Thursday, September 10, 2009

The Swan Song

It's all the same, only the names will change
Everyday it seems we're wasting away

Another place where the faces are so cold
I'd drive all night just to get back home

Sometimes I sleep, sometimes it's not for days
And the people I meet always go their separate ways

Sometimes you tell the day by the bottle that you drink
And times when you're alone all you do is think

(Bon Jovi 1986 - Album: Slippery when Wet, Song: Wanted Dead or Alive)


And so it goes this will be my last post on the travel chronology; I'm going home - for good. Unfortunately my term has ended prematurely after about 9 months, not the 12 - 15 that I had original planned to spend on the other side of the world. After 260 days, 70% of a year I departed Dili, Timor Leste on September 18, 2009 and home after a few days in Bali on September 21. The departure is bittersweet as I am not going on my terms but as a sacrificial lamb based on etheral claims.
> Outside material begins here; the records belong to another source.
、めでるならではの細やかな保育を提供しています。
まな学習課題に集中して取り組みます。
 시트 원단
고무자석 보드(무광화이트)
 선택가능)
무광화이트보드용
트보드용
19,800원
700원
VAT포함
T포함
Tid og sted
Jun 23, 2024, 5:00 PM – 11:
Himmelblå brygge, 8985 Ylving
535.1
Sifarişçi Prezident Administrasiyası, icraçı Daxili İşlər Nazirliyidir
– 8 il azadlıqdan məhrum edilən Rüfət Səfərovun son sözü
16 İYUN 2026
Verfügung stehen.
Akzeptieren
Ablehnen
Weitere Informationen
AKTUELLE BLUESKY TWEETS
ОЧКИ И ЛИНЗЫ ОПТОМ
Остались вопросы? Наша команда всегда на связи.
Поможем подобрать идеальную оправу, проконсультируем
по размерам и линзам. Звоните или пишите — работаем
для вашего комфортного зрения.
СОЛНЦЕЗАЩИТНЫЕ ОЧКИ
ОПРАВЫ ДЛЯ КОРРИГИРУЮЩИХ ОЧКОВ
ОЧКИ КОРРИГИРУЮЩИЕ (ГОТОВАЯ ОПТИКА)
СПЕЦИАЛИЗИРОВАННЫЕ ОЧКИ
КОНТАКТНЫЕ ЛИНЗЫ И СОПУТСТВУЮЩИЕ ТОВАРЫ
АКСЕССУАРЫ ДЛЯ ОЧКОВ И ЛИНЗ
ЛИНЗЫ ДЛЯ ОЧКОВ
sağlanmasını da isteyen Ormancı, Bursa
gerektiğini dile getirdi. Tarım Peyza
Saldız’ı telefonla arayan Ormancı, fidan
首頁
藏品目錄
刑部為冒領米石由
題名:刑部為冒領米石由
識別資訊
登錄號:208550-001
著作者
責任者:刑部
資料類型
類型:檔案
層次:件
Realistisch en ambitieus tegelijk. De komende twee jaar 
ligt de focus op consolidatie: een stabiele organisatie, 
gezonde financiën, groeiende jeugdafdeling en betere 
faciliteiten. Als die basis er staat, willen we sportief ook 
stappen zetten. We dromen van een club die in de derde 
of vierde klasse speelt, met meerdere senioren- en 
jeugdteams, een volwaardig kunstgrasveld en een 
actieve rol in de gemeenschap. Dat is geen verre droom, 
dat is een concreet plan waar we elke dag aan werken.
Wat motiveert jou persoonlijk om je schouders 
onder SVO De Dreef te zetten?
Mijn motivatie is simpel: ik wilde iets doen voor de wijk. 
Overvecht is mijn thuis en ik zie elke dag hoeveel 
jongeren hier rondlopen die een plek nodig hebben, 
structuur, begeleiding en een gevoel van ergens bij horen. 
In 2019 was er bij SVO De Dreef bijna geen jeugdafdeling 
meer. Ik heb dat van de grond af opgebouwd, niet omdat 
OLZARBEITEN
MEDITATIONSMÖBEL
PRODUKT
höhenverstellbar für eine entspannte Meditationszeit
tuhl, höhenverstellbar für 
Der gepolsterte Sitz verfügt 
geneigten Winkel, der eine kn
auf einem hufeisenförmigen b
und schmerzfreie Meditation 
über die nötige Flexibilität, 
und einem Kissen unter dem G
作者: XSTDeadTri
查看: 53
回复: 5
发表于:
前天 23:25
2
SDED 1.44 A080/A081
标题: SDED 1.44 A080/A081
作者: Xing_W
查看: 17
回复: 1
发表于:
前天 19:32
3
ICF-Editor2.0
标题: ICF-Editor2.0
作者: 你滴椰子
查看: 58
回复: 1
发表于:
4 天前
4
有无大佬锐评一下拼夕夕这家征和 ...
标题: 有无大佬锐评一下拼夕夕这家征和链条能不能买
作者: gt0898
Nothwithstanding the circumstances of my shortened term on the 'other side' there is a wealth of personal epiphanies that will remain with me for a long, long time. Some good some bad, but all lined with the experience and sentiment of 'expanding my room'; the room that is my life, my existence.

While the terms of my departure are not important, I have the knowledge of knowing that the people that were my superiors were supportive of my work and my effort while in TL. However as I have tried to express over the last nine months - that is/was a different world that works in ways that we, as westerners, are not acustomed to. While it could have been anything that precipitated my departure (bald head, earrings perhaps) what I hang my hat on is the knowledge that my posting, as Director of Finance and Admin was different from the other four directorships that comprised our contract in TL. Unlike the other directors (general, commercial, generation and distribution), the finance function does not produce anything 'tangible' like the other jobs: generation can keep the power on, commercial can increase revenues, etc while the finance function is trying to accomplish something in the face of a cumbersome beauracracy that is impossible at the best of times. Like the previous finance director before me, the client rep decided for reasons only known to himself, that I was no longer wanted.

Personally and professionally, despite encouraging words to the contrary, it is an affront to ones self esteem. In the end I felt I didn't accomplish what I wanted too and not for lack of trying but that you cannot navigate through the 'system' no matter how efficient you might be. Hence the constant mental questions of Why? Am I not any good? Am I cut out for this? What went wrong? When did things go south? While not good, another story in the chapter that is my life.

The pondering will continue but the reality remained the same - I am going home whether I wanted to our not. Knowing that your departure is immenent changes your outlook certainly, and not in a positive way. Professionally it is doing what needs to get done but not much more; why get into something new when you can't see it to the end? Is this what one goes through when you annouce your retirement? Personally I found myself more and more introspective and appreciating all the good that I had found there. The good friends I met, a different world I was priviledged enough to see and experience, the experience of long haul travel that fascinates me to this day. You find yourself looking at the world you are about to depart with rose colored glasses - your last time doing x or y, seeing so and so and other such reflections that often brought a tear to my eye in all that I am will be losing, yet cognizant of all the good things I will gain upon being home again.

My experience of being home will follow in a subsequent blog but I walk away from Southeast Asia, Timor Leste with bittersweet memories. In the form of a couplet I wrote I would express it as such:

I've seen equitorial rainfalls and seared in tropical sun
Experienced disappointment and had some fun

But now my peregrinations have come to an end
And realized that to fly in a straight line you have to bend.

What else can I say? I'm home and a blank page of the next chapter of my new old life begins - again.